- [DESCRIPTION OF THE TASK]: Please return only the lines from the one showing "background: #a16207 ->" to the end of the entries, keeping both ends and dropping every picture.

Collected data entries:
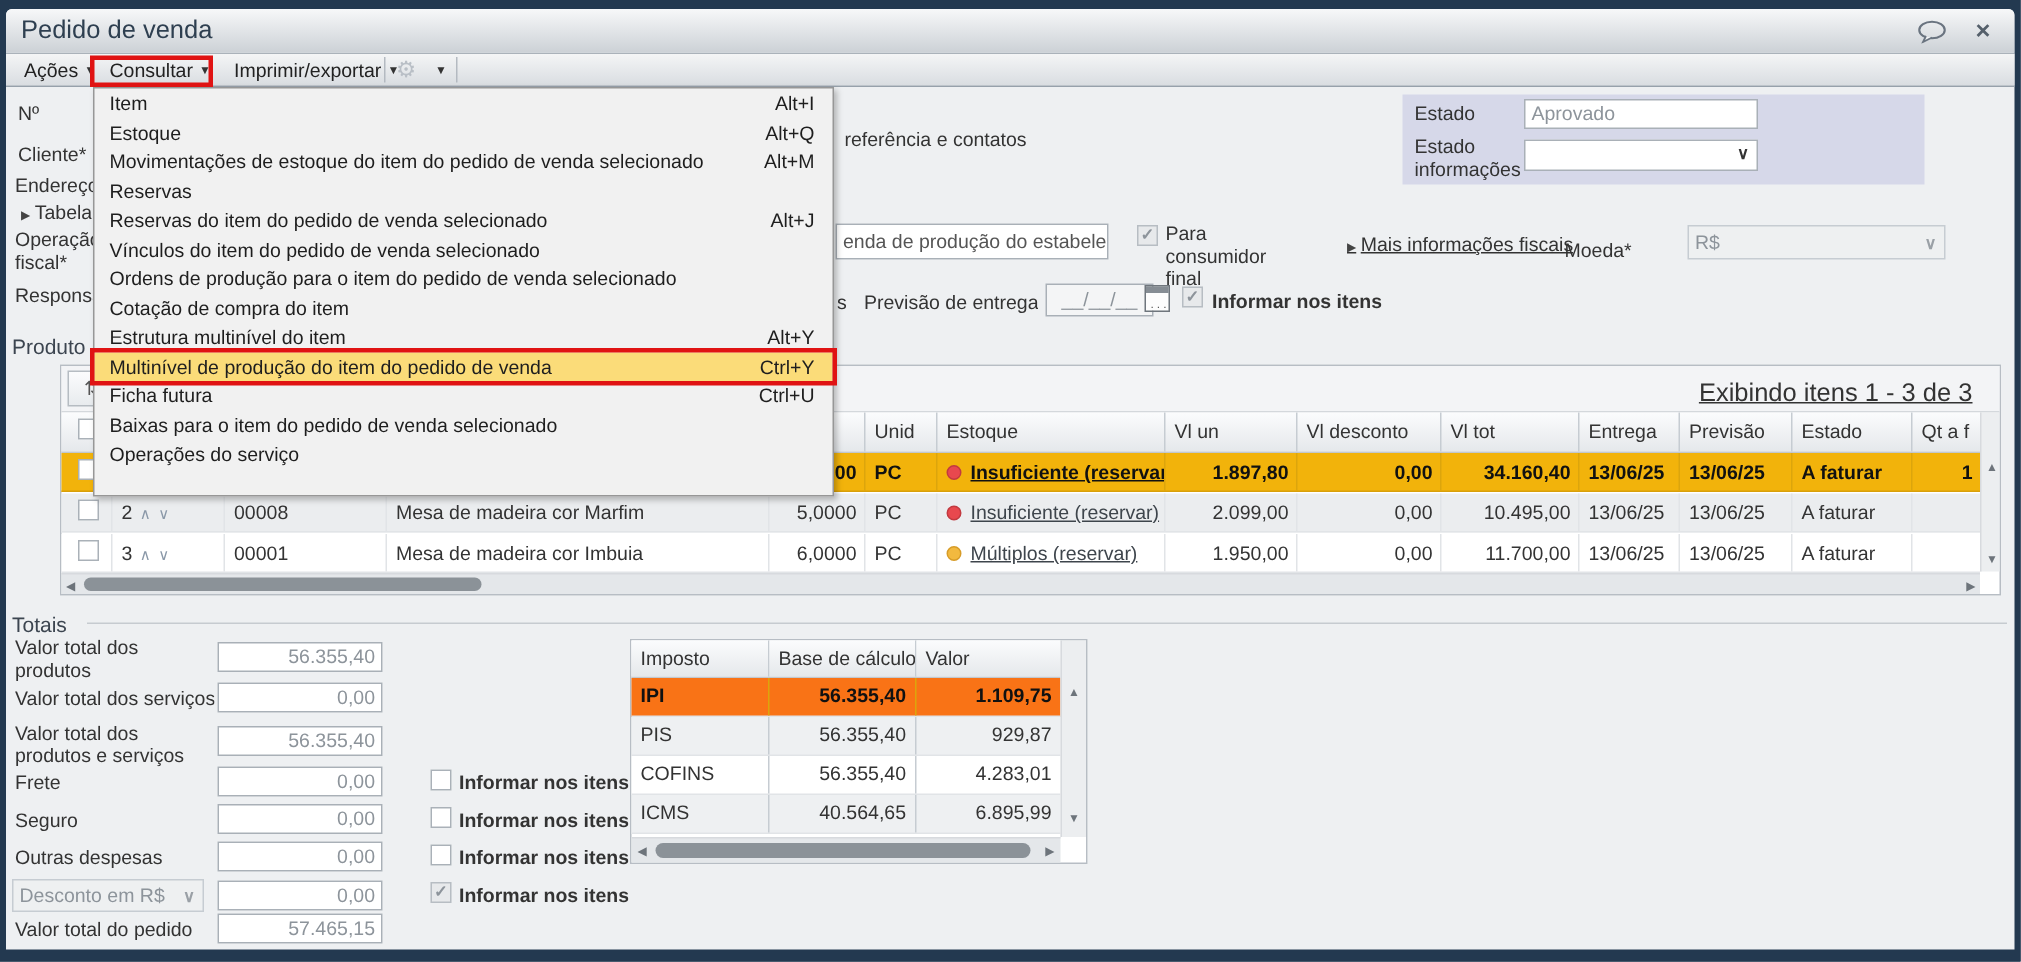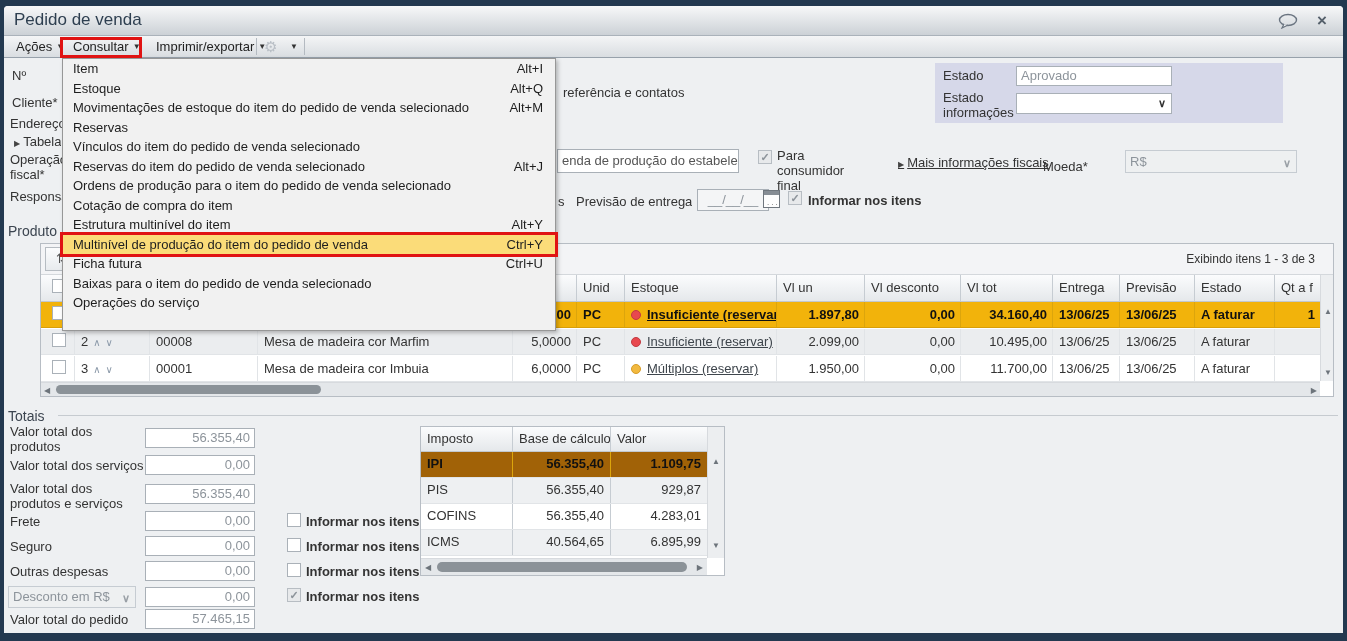"Vínculos do item do pedido" div.mrow { order: before "Reservas do item do pedido" -> after "Reservas do item do pedido" }
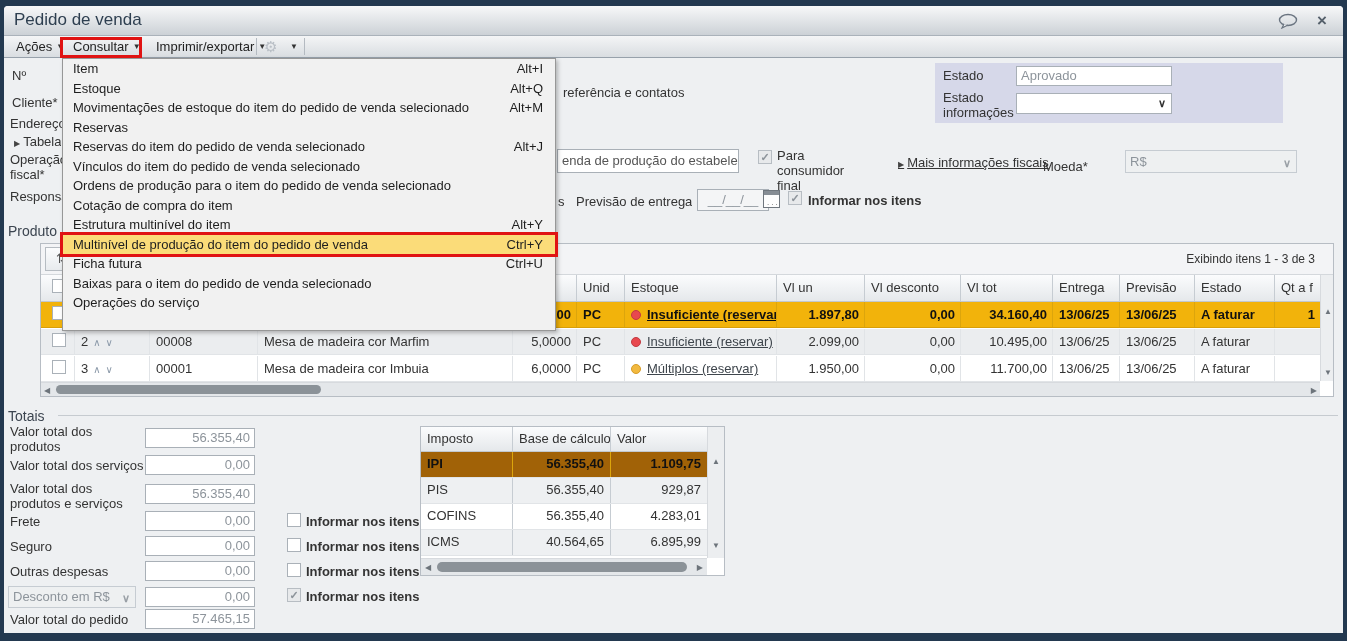"Exibindo itens 1 - 3" .paging { font-size: 12px -> 17px; text-decoration: none -> underline }
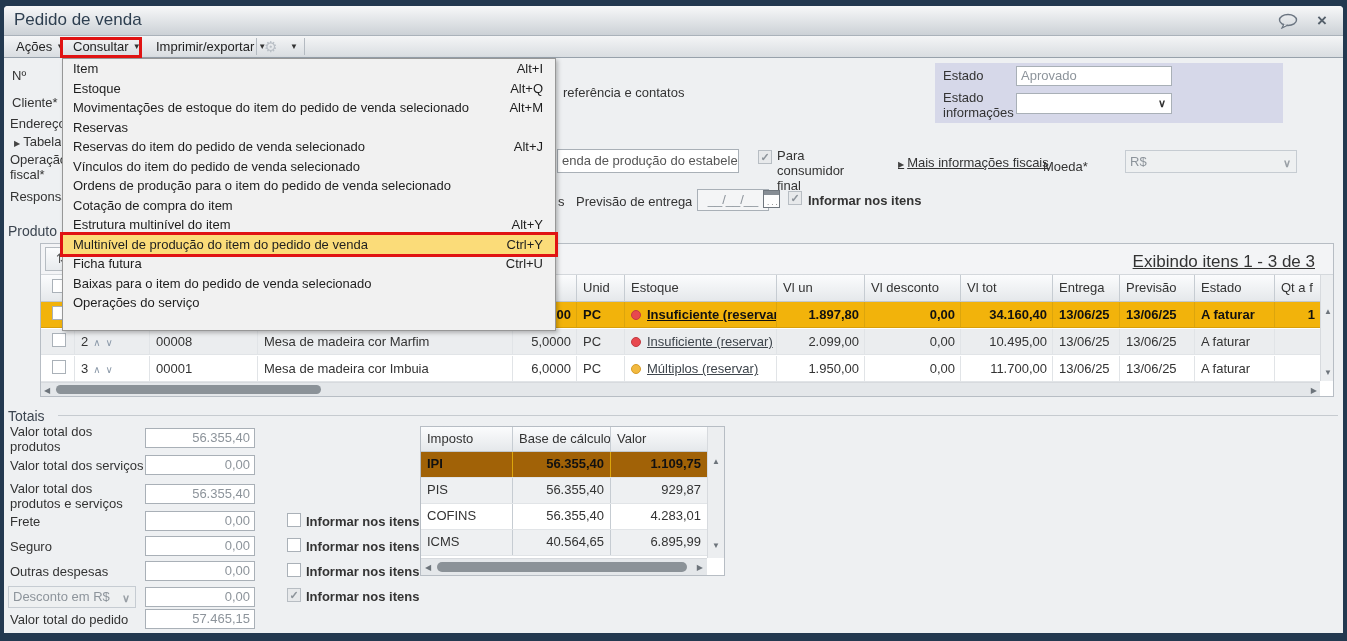"IPI" .txrow.selected { background: #a16207 -> #f97316 }
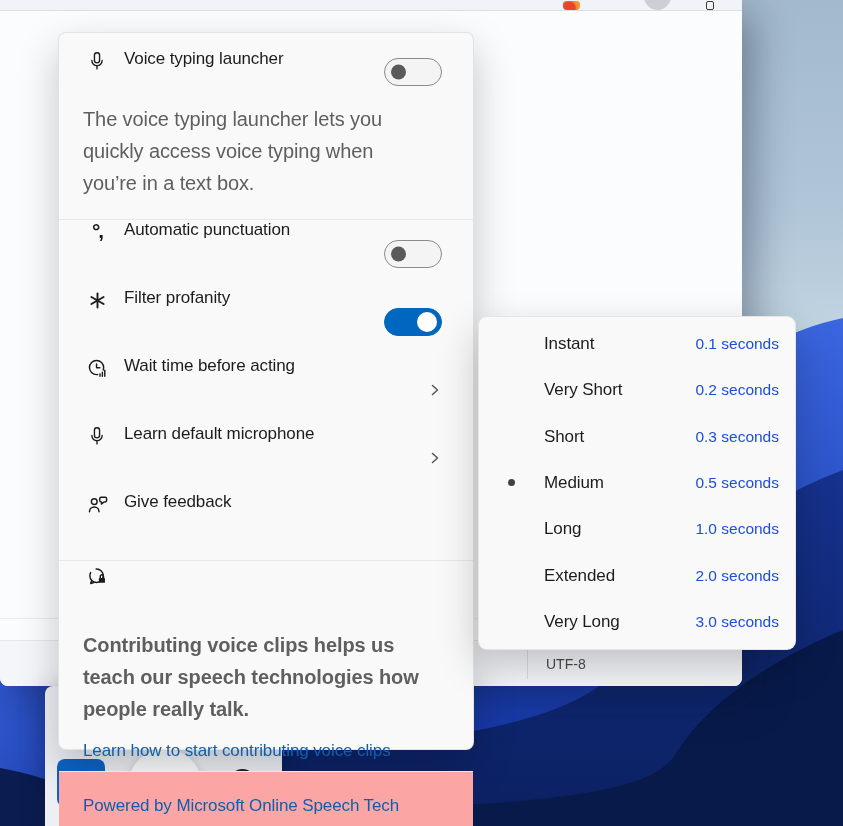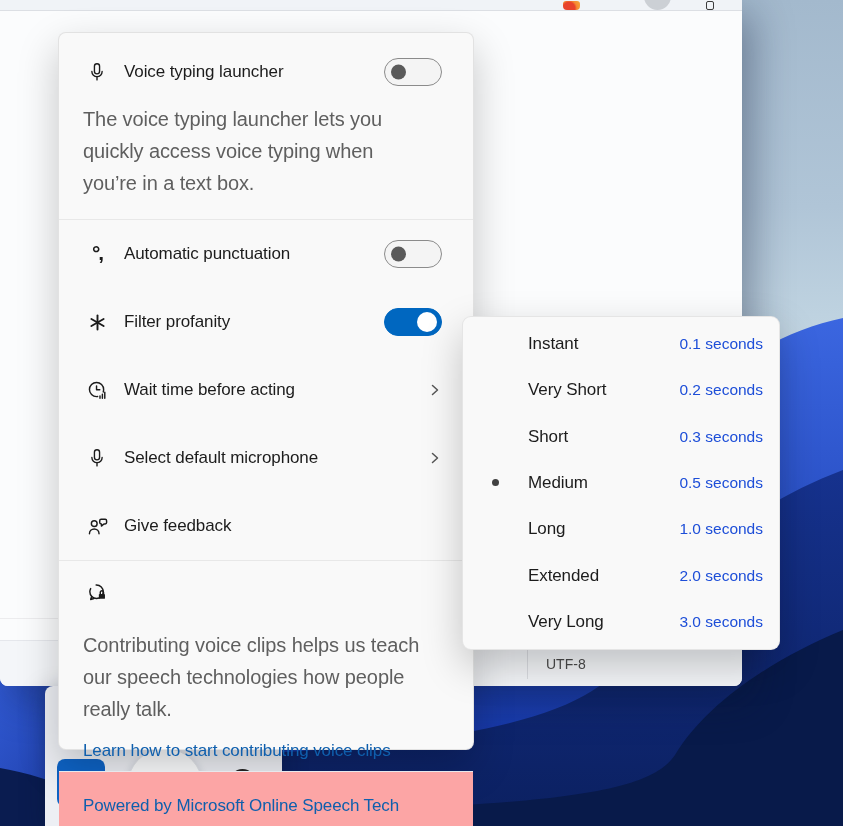"Voice typing launcher" .row { align-items: center -> none }
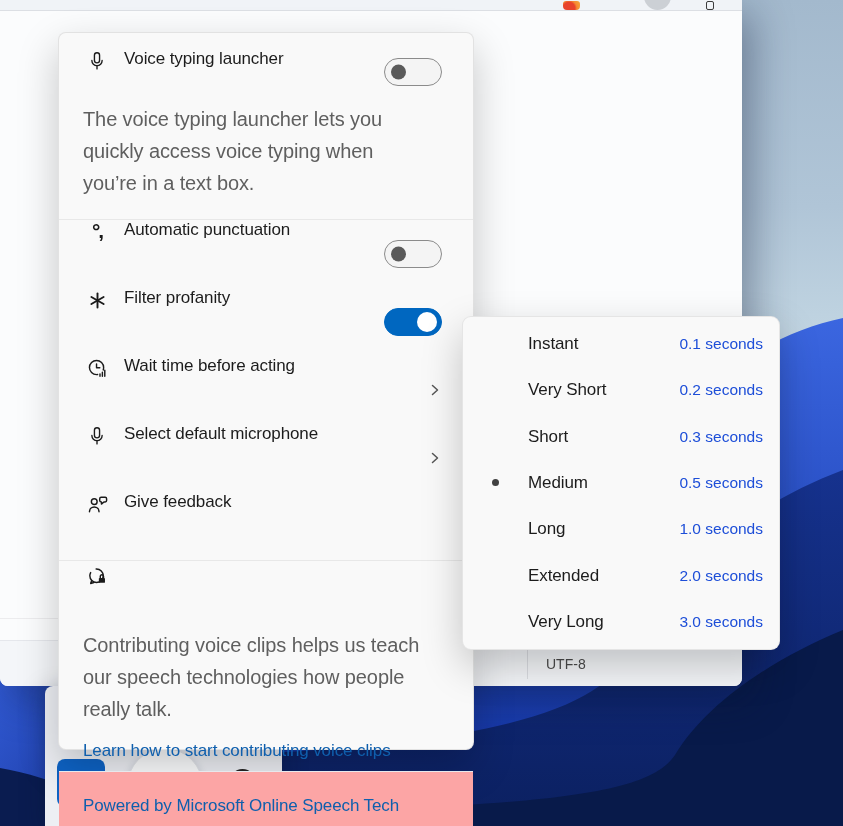"Instant" .submenu { left: 462px -> 478px }
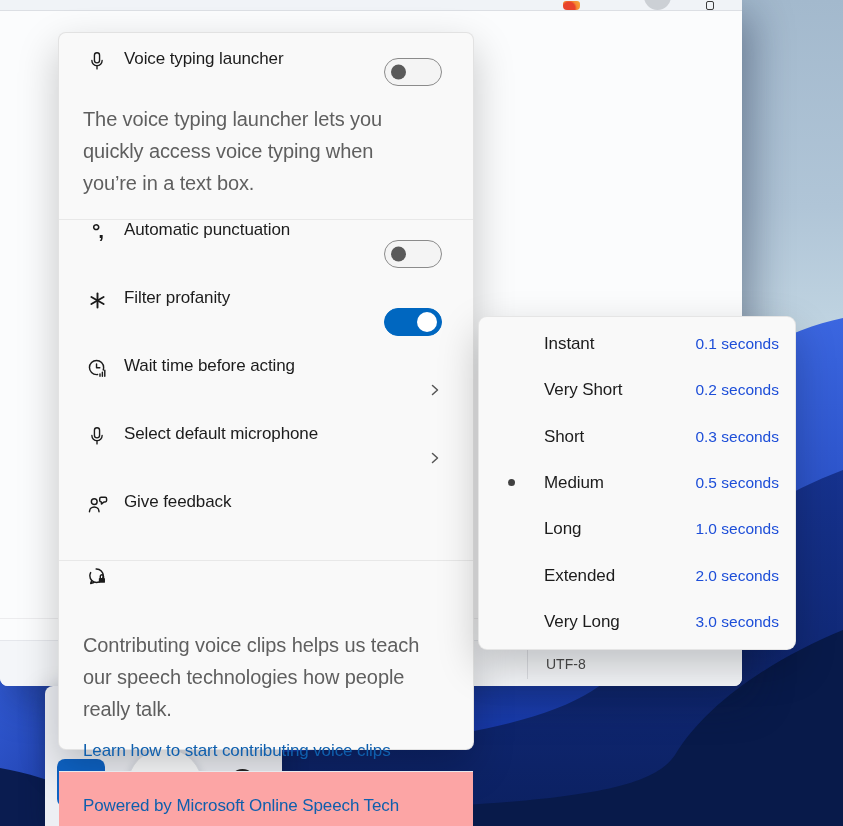"Select default microphone" span.lbl { text: Select -> Learn }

- [SOLUTION FOR THIS TASK]:
"IPI" .txrow.selected { background: #a16207 -> #f97316 }
"Voice typing launcher" .row { align-items: center -> none }
"Instant" .submenu { left: 462px -> 478px }
"Select default microphone" span.lbl { text: Select -> Learn }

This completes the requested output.